To summarize the spirit that leads to these exhibitions of a single object, but perfectly contextualised, is prof. Salvatore Settis, Coordinator of the Scientific Committee of the Foundation, who talks about “SLOW ART” as opposed to the exposure bulimia that we often find ourselves witnessing.

Giovanna Forlanelli Rovati, President of the Luigi Rovati Foundation, welcoming the chandelier from Cortona says:

The richness of the decorations and the preciousness of the bronze of the Cortona Chandelier contrast with the pure and essential lines and the poverty of the plaster of the Lanterne à quatre lumières by Diego Giacometti” (on permanent display at the Foundation ed.). “A juxtaposition that is characteristic of the entire exhibition itinerary of the Art Museum.

On the other hand, the presence of these chandeliers seems to symbolically refer to the intentions of the Etruscan Academy of Cortona and the Luigi Rovati Foundation in reconstructing a clear and shining picture from an obscure fact, thanks to the charm and guidance of Art.

Paolo Bruschetti, vice lucumone of the Etruscan Academy of Cortona says:

The presence, albeit temporary, of the Cortona chandelier (which came out only once for the “Autarchic Exhibition of Italian Minerals” organized in Rome at the Circus Maximus between November 1938 and May 1939 editor’s note) in the collection of a great contemporary patron … becomes the spokesperson for a unity of purpose and a sort of cultural “twinning” between two institutions and two cities that are only apparently very distant and different from each other.

The stele of Kaminia

The stele of Kaminia, which enriches the section dedicated to writing on the underground floor of the Art Museum, is also intimately connected to the Etruscan world and its mystery.

Found between 1883 and 1885 near the village of Kaminia, on the island of Lemnos, in the northern Aegean Sea, the stele is dated to the 6th century BC. and has aroused particular interest in the two inscriptions it bears engraved. The alphabet of the stele is Greek, of the so-called ‘red’ (or Greek-Western) type, but some peculiar traits bring it closer to the Etruscan alphabet.

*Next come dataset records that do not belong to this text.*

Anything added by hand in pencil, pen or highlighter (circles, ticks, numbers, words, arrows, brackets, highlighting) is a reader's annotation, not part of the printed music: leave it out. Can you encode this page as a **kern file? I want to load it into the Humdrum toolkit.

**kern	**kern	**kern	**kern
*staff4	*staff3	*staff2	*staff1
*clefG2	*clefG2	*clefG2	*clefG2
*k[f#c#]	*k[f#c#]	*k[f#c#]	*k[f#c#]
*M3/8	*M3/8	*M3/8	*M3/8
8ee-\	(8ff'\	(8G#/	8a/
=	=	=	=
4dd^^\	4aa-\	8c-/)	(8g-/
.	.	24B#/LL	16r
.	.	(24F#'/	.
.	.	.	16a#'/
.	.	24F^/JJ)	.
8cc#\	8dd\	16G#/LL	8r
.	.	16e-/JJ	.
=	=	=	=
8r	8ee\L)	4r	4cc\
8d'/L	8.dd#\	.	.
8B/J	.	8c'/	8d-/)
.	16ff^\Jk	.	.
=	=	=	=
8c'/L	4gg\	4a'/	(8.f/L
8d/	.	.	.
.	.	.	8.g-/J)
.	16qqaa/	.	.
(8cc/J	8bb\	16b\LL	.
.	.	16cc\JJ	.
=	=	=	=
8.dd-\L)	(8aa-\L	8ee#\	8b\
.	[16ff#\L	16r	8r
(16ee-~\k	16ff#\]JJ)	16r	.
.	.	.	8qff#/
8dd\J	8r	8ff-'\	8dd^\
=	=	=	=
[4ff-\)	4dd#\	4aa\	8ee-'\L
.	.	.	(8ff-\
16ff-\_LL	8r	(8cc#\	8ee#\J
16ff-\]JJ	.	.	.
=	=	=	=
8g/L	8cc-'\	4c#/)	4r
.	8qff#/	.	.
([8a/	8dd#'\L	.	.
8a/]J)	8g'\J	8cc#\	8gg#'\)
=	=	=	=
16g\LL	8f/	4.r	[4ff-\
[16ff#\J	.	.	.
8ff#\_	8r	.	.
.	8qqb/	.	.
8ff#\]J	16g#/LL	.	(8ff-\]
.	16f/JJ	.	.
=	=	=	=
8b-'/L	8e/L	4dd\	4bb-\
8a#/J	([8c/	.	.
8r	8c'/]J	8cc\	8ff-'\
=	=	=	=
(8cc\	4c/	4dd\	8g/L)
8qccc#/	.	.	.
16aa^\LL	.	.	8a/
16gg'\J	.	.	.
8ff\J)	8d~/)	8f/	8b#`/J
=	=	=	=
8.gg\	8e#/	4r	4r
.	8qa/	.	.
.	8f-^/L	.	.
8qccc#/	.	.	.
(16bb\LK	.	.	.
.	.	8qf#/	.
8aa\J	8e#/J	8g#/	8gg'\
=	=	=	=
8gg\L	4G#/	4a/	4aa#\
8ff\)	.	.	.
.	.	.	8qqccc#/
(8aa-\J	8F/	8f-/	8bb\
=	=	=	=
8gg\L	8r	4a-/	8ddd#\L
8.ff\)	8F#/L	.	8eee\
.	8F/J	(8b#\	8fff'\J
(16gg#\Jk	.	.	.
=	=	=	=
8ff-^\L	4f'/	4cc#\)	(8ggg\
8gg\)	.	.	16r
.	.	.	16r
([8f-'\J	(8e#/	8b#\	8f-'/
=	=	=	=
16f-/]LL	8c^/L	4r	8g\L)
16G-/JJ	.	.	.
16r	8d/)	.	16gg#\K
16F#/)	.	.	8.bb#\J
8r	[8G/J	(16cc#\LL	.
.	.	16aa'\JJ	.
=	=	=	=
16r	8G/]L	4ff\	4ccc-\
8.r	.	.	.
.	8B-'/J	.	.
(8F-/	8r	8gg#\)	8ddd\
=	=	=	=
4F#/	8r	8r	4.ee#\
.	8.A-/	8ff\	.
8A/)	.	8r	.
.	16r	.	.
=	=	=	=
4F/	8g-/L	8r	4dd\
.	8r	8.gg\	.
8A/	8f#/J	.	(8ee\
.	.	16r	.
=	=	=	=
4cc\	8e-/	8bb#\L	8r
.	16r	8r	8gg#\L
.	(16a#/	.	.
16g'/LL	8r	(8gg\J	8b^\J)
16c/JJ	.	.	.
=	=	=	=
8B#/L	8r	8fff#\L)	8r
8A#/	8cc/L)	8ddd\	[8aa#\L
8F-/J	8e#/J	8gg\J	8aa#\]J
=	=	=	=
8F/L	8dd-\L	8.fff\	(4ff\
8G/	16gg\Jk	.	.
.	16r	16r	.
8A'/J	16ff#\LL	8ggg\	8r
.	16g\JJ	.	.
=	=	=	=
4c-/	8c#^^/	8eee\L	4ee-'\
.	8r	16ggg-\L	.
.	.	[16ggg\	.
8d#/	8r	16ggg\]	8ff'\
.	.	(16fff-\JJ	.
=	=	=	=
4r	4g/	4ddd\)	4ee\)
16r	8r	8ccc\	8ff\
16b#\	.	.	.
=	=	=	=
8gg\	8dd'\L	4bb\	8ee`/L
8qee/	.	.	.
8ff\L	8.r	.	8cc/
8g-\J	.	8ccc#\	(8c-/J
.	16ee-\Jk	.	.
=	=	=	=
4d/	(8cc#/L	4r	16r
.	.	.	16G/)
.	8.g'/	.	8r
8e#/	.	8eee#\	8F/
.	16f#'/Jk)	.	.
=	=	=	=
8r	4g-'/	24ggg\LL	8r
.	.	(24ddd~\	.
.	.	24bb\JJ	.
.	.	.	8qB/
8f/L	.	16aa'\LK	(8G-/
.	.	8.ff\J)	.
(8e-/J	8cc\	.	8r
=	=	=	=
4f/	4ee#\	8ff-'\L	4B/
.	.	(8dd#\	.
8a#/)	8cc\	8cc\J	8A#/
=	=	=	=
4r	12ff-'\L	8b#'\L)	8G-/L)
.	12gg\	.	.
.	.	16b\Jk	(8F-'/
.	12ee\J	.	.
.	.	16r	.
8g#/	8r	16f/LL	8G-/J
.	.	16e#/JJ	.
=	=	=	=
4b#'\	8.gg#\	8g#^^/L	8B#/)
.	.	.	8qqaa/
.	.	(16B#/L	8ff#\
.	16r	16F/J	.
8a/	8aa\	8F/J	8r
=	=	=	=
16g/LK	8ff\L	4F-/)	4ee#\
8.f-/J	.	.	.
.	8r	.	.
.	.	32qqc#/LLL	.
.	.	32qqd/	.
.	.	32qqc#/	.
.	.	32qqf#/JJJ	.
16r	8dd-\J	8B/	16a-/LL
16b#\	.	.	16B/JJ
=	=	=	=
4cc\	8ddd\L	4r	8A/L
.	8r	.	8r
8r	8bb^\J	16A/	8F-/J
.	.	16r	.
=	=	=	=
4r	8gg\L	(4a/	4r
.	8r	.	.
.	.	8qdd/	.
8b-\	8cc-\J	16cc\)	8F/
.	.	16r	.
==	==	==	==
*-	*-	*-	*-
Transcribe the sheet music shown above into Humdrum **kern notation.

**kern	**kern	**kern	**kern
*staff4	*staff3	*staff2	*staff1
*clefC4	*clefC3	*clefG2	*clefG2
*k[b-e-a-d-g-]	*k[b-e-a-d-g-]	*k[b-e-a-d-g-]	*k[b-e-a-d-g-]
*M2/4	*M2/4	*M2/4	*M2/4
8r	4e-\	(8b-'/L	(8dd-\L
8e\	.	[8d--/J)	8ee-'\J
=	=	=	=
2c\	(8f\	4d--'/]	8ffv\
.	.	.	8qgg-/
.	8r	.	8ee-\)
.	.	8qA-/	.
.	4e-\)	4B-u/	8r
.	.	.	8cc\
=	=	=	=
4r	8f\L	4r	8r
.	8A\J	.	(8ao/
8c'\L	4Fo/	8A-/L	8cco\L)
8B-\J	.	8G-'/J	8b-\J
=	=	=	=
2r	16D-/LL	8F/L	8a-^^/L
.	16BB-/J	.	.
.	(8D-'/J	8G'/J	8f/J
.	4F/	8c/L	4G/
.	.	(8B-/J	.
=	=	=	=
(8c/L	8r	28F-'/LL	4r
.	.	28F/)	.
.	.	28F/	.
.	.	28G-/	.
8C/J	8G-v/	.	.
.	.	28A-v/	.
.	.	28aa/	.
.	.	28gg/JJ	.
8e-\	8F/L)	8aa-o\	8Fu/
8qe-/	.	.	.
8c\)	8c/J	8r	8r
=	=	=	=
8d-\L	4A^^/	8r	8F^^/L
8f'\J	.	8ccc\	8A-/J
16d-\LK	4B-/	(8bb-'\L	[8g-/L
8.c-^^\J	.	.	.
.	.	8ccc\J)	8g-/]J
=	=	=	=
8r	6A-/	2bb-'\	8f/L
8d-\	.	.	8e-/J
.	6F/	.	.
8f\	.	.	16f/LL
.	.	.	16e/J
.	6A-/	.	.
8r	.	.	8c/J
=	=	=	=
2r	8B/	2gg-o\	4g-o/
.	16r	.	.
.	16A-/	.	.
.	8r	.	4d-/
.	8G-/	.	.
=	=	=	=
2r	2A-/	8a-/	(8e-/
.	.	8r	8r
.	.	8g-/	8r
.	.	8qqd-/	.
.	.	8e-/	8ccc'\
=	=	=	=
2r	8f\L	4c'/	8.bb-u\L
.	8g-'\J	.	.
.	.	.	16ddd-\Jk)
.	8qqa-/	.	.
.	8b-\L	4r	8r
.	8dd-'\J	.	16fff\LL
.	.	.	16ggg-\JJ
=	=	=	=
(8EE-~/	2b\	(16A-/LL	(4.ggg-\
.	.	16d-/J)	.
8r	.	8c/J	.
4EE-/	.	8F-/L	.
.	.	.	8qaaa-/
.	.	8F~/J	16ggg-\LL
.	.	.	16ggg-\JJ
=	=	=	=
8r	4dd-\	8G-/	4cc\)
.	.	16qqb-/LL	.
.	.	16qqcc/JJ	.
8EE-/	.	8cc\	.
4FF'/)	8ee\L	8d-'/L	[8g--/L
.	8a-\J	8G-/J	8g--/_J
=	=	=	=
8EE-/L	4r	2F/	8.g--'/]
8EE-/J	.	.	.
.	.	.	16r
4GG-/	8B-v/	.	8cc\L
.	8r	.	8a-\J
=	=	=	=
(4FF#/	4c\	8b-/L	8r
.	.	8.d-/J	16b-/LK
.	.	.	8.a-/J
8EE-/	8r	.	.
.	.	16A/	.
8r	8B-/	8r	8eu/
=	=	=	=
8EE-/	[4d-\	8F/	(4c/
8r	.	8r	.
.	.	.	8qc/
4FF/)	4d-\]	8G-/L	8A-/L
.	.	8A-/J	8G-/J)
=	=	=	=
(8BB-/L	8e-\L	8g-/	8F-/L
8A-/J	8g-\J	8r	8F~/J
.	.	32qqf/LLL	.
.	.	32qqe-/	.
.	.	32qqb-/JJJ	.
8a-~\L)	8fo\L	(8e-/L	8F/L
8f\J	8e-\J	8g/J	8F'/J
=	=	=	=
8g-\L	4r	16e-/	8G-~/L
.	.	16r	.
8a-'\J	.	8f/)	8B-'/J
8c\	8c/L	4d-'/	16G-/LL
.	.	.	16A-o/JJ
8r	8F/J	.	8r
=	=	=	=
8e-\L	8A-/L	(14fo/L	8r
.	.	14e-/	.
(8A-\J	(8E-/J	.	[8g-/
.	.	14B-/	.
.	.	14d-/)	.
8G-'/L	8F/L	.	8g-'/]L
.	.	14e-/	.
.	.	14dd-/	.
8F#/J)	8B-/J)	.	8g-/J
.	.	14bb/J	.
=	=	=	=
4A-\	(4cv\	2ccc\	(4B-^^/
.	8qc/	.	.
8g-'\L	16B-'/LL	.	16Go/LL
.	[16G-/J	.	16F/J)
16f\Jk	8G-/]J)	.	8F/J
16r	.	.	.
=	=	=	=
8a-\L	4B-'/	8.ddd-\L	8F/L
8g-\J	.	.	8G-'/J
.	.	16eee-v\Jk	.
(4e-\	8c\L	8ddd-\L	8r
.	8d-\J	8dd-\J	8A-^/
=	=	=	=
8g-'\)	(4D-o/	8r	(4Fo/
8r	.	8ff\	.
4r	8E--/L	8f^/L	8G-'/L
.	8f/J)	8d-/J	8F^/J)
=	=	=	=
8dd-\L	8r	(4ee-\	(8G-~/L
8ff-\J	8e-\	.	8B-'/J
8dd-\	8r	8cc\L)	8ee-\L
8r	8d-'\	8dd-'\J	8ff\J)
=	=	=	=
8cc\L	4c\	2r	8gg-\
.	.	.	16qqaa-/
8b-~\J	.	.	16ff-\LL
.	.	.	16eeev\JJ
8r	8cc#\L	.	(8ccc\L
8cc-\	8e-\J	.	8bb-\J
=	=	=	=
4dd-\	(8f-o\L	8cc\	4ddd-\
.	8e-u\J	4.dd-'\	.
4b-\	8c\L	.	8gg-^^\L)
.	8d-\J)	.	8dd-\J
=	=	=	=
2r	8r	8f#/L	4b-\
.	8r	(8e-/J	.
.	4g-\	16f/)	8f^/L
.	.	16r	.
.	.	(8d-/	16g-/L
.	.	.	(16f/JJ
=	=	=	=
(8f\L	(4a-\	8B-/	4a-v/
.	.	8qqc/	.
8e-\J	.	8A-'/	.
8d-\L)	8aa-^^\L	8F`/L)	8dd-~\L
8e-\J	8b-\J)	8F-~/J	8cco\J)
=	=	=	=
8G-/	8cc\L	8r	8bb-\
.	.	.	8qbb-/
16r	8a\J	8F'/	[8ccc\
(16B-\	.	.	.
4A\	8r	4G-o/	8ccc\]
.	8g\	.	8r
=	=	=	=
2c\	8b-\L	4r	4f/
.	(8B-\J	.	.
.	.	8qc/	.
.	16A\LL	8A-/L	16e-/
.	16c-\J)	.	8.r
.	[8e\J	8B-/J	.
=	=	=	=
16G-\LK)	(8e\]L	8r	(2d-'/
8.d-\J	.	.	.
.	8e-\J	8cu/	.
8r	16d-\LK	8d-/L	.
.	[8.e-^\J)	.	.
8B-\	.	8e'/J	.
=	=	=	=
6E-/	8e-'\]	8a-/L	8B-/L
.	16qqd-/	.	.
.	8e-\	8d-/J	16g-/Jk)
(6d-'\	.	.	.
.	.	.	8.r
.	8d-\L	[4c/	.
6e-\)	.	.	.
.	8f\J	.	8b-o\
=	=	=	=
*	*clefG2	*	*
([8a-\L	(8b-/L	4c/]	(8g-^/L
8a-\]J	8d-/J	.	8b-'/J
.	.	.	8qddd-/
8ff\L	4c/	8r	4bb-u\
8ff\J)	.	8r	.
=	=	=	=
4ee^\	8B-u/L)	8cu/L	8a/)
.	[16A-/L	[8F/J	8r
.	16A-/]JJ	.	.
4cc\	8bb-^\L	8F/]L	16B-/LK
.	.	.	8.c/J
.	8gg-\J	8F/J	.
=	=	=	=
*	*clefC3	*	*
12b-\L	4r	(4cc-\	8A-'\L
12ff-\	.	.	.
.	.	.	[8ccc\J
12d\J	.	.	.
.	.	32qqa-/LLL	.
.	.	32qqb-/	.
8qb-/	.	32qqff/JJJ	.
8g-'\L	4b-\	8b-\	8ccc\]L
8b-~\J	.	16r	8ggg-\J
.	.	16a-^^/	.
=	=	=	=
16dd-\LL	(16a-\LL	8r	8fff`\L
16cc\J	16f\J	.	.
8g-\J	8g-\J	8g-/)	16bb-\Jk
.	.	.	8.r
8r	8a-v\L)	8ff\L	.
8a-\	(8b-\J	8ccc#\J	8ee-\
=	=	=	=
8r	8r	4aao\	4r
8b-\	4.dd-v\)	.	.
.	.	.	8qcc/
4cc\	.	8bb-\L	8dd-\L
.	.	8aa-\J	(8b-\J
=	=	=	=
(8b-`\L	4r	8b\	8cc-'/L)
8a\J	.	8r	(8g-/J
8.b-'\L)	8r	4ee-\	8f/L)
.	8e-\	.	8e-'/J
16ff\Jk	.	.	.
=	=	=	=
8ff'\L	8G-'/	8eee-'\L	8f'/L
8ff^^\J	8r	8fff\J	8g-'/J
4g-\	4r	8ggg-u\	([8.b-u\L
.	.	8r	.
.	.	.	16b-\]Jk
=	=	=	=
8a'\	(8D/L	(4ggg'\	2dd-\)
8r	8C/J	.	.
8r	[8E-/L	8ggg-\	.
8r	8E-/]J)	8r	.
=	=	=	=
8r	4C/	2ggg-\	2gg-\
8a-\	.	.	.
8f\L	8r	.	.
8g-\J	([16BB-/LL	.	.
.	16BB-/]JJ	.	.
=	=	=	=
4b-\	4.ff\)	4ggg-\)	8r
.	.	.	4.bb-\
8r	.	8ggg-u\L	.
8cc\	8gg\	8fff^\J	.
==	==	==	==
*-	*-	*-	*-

The news of the ancient authors on the Pelasgians or Tyrrhenians, who would have inhabited Lemnos until the conquest of Athens (ca. 500 BC), induced the Italian Archaeological School of Athens, the only Italian archaeological school operating abroad, to carry out excavations and research on the island to identify the origins of the Tyrrhenian people of Italy, i.e. the Etruscans.

The historical and archaeological importance of the stele is well summed up by the narration of the director of the Italian school of Archeology in Athens Emanuele Papi who underlines in his presentation of this Etruscan artifact, but coming from Greece, as the slender profile of a man armed with a spear of the stele Paia tell us a mysterious and archaic story with only 200 letters of a Greek alphabet, divided into 30 words of an Etruscan language, drawn up following the sinusoidal gait called bustrofedica.

A rebus that confirms Herodotus’s theses on the origin of the Tyrrhenian Sea in Italy? It is to answer this question that the Italian archaeological school of Athens has begun and continues a long series of studies on the stele.